[Source data]
-=-=-

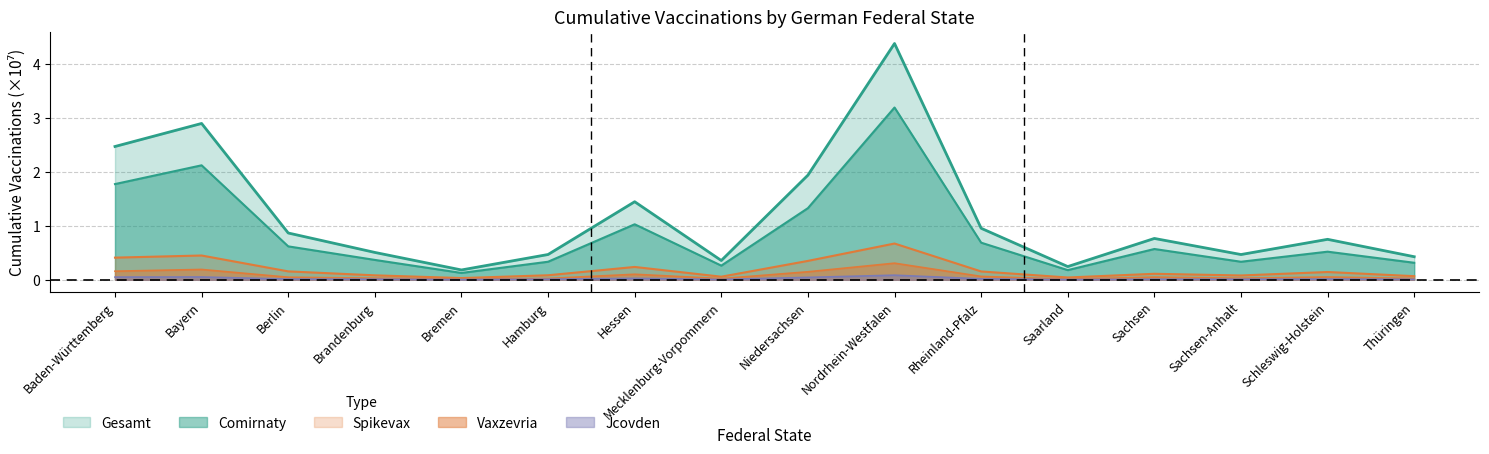

What is the difference between the Gesamt values at Thüringen and Brandenburg?

0.1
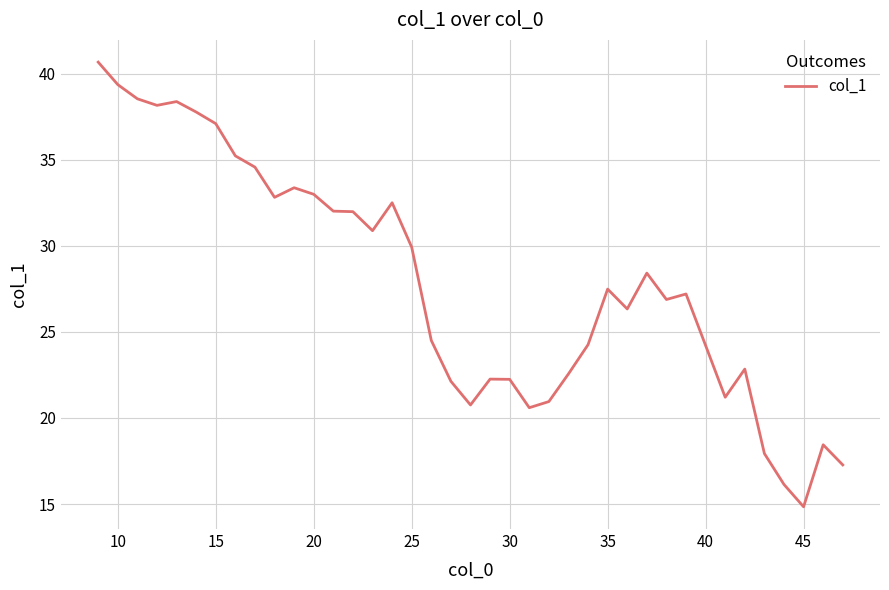

What is the maximum value shown in the chart?

40.7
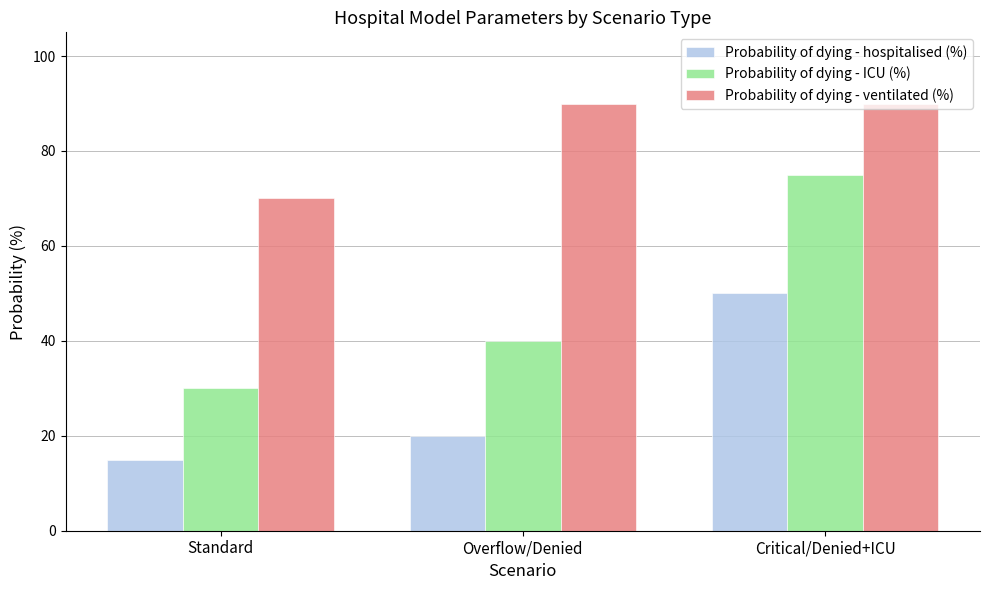

Rank the series at Overflow/Denied from lowest to highest value.

Probability of dying - hospitalised (%), Probability of dying - ICU (%), Probability of dying - ventilated (%)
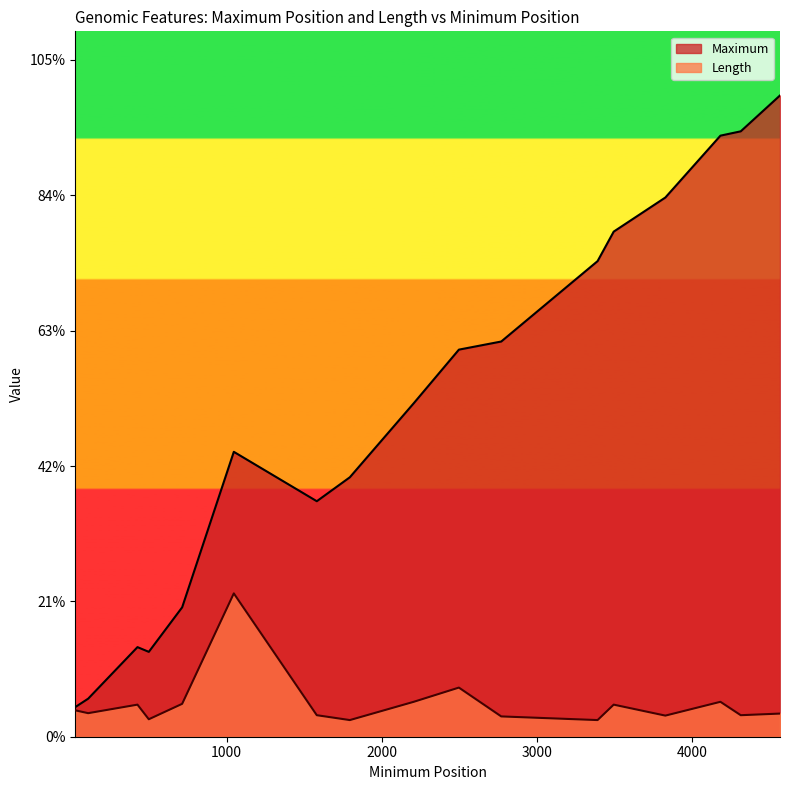

Reading left to right, transcribe all the data shown in this chart.

219	281	662	627	956	2105	2105	1740	1917	2464	2464	2860	2860	2920	3514	3732	3984	4441	4473	4738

-=-=-

Quote the full listing above verbatim, omitting the pictures.

**Problem solution:**
What is the difference between the Gesamt values at Thüringen and Brandenburg?

0.1

What is the maximum value shown in the chart?

40.7

Rank the series at Overflow/Denied from lowest to highest value.

Probability of dying - hospitalised (%), Probability of dying - ICU (%), Probability of dying - ventilated (%)

Reading left to right, transcribe all the data shown in this chart.

219	281	662	627	956	2105	2105	1740	1917	2464	2464	2860	2860	2920	3514	3732	3984	4441	4473	4738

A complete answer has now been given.